**WORK REQUIRED**
Whenever a line contains the string "strong", copy it out of the entries.

**Data extracted from a collection**
*** Block opens ***
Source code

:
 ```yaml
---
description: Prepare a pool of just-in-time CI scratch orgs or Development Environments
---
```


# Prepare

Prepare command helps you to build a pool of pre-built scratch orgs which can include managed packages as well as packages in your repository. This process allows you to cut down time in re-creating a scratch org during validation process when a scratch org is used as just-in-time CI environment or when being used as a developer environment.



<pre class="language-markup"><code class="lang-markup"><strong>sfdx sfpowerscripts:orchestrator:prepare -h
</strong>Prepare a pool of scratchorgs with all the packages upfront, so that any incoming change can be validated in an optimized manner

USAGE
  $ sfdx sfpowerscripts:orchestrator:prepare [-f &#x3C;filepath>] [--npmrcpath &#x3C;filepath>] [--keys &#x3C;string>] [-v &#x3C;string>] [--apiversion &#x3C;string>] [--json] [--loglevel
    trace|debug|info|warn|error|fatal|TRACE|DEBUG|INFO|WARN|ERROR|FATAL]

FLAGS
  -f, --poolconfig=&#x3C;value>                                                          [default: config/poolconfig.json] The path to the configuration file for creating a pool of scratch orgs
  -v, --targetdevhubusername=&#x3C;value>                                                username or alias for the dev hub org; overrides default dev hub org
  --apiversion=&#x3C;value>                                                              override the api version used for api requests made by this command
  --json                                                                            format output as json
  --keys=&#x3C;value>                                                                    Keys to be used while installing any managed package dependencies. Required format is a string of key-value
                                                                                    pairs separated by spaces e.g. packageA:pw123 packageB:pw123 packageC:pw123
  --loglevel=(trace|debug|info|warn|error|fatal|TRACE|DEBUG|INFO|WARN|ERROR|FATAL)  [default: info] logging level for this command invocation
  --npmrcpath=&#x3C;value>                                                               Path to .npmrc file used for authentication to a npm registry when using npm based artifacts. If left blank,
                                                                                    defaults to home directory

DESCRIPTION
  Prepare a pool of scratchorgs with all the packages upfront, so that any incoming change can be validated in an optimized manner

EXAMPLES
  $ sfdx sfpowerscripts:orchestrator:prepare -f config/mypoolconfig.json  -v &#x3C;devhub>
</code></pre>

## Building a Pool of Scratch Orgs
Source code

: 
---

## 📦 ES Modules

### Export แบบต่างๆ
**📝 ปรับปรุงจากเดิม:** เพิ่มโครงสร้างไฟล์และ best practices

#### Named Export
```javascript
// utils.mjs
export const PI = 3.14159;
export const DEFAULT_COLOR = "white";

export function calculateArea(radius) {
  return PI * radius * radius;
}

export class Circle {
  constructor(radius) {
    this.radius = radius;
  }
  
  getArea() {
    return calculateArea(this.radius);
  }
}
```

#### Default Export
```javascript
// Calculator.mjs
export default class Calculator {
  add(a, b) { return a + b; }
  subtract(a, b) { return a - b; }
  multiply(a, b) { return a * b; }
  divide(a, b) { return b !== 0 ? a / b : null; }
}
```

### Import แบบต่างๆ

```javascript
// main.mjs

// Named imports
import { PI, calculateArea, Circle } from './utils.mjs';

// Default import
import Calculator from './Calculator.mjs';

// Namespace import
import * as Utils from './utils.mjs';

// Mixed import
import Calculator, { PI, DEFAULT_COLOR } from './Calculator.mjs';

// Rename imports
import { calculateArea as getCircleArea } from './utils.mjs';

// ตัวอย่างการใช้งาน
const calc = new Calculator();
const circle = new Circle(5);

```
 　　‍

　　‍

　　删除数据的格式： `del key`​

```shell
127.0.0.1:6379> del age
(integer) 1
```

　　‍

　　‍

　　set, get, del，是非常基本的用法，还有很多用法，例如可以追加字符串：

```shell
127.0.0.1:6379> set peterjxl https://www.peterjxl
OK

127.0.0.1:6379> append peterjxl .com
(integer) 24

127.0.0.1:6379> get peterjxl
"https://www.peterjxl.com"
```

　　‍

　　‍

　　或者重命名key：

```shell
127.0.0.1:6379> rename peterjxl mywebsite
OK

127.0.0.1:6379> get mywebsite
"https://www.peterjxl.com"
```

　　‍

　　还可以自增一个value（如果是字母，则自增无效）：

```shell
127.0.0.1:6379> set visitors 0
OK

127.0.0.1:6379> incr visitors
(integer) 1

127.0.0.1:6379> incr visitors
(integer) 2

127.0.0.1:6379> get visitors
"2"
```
*** Block closes ***
**EXERCISE OUTPUT**
<pre class="language-markup"><code class="lang-markup"><strong>sfdx sfpowerscripts:orchestrator:prepare -h
</strong>Prepare a pool of scratchorgs with all the packages upfront, so that any incoming change can be validated in an optimized manner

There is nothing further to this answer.